Gesundheit:Kügelchen mit hoher Potenz

Der Deutsche Hahnemann begründete 1796 die Homöopathie, Koreaner sind heute dem Wirkprinzip auf der Spur

Von Ulrike Reisch

Wenn die Hunde von Queen Elizabeth krank sind, bekommen sie homöopathische Mittel ins Futter. Thronfolger Prinz Charles setzt ebenfalls auf die Kraft der Homöopathie, nicht nur fürs liebe Vieh, sondern auch wenn das prinzliche Immunsystem mal wieder angeschlagen ist. Was die britischen Royals überzeugt, ist auch bei uns verbreitet: 70 Prozent aller Deutschen vertrauen auf die Medizin ohne Chemie, die der deutsche Arzt Christian Friedrich Samuel Hahnemann systematisch erforscht und entwickelt hat. Der Mann, der zur Zeit Kants, Hegels und Goethes lebte, wurde 1755 in Meißen geboren, studierte Pharmazie und Medizin. Da sich in diesem Jahr sein Geburtstag zum 250. Mal jährt, würdigen ihn gleich mehrere Bücher, werden Jubiläums- Kongresse und Symposien veranstaltet.

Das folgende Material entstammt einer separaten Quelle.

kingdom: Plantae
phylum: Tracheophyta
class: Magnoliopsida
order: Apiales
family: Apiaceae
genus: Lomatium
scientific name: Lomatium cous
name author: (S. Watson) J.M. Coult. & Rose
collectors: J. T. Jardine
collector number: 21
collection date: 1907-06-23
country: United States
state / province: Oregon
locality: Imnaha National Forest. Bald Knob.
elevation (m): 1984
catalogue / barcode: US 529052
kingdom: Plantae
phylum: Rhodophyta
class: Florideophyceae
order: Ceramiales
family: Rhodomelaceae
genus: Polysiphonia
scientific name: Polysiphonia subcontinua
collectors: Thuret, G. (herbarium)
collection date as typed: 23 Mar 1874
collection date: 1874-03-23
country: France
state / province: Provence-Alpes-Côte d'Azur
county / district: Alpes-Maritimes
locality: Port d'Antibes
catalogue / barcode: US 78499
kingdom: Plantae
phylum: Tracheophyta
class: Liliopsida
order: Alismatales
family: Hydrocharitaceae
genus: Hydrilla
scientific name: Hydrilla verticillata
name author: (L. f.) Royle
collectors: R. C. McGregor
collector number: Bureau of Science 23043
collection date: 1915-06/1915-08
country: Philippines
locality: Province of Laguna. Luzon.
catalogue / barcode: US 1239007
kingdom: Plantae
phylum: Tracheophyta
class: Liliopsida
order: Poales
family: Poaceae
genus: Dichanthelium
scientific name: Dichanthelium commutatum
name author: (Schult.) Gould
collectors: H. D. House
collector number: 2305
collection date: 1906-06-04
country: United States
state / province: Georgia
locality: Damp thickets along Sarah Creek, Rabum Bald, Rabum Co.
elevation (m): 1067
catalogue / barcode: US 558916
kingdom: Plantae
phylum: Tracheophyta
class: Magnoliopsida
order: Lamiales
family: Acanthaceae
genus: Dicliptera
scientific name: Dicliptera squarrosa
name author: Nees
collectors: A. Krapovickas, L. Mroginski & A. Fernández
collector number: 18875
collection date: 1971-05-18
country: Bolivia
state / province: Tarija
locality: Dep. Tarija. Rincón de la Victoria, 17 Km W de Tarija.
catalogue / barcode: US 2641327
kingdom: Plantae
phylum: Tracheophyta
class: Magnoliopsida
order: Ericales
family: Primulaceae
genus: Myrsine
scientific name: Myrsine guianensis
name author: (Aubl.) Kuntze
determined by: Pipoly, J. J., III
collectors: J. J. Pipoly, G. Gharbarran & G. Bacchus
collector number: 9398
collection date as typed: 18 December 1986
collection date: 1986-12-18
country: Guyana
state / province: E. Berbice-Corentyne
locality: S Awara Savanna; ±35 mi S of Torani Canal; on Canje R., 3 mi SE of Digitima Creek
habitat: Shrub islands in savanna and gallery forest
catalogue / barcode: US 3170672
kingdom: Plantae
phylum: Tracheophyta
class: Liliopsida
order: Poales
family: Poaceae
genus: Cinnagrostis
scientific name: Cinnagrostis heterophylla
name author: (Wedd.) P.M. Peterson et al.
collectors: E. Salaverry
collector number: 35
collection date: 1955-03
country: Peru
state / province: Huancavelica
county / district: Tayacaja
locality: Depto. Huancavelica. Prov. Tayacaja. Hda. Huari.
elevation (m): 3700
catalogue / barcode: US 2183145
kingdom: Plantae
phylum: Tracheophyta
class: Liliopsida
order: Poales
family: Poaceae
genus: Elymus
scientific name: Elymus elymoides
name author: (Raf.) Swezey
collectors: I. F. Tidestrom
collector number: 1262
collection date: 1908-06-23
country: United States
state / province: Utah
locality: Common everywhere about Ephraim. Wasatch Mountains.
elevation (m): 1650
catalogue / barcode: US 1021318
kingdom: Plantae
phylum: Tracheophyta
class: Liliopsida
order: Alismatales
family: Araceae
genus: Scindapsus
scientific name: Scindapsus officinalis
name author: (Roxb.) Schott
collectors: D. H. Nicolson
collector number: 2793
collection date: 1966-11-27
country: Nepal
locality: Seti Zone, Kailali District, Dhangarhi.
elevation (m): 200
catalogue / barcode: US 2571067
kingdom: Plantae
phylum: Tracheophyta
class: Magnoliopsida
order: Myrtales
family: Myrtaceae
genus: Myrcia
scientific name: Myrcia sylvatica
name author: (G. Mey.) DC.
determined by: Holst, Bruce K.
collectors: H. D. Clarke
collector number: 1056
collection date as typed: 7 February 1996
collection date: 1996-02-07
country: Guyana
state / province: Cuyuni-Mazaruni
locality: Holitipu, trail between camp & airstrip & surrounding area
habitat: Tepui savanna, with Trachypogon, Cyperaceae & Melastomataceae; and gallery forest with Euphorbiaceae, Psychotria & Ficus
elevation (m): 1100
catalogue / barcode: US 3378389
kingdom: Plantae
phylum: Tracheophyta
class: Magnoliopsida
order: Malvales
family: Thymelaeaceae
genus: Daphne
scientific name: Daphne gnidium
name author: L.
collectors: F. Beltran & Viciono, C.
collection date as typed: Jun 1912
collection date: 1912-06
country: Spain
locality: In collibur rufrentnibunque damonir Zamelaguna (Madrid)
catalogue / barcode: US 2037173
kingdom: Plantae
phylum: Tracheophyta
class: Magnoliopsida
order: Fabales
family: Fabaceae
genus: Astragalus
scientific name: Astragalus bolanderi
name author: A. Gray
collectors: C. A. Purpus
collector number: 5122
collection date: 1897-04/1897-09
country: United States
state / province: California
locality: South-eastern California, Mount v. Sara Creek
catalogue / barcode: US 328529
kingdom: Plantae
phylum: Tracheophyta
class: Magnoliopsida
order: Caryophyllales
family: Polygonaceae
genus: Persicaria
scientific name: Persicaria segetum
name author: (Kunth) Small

Gesundheit: Taschenapotheke von Samuel Hahnemann

Taschenapotheke von Samuel Hahnemann

(Foto: Foto: DDP)

Entdeckt hat Hahnemann das Wirkprinzip der Homöopathie durch einen Selbstversuch. In einer Apothekerzeitschrift las er, dass Chinarinde wirksam gegen Malaria sei. Schuld daran wären die Bitterstoffe. Weil der kritische und autoritäre Hahnemann nicht glaubte, was andere behaupteten, nahm er selbst einige Gramm Chinarinde zu sich. Schon nach wenigen Stunden zeigte er typische Malaria-Symptome: Fieberschübe mit Schüttelfrost, Kopfschmerzen und starke Schweißausbrüche. Viele Versuche an Gesunden und Kranken später, formulierte Hahnemann das fundamentale und im Grunde einzige Prinzip der Homöopathie: Ähnliches möge durch Ähnliches behandelt werden (simila similibus curentur). Aus diesem Prinzip leitet sich auch die Bezeichnung ab: Das Wort Homöopathie kommt aus dem Griechischen: "homoios" bedeutet "ähnlich" und "pathos" ist das Synonym für "Leiden". 1796 stellte Hahnemann seine Heilmethode erstmals der medizinischen Fachwelt vor. Er erntete Beifall - und herbe Kritik. Bis heute spaltet die Homöopathie Ärzte und Wissenschaftler in Befürworter und Gegner. Immerhin ist in Deutschland in den vergangenen zehn Jahren die Zahl der Ärzte mit homöopathischer Zusatzausbildung um 60 Prozent auf über 4.000 gestiegen.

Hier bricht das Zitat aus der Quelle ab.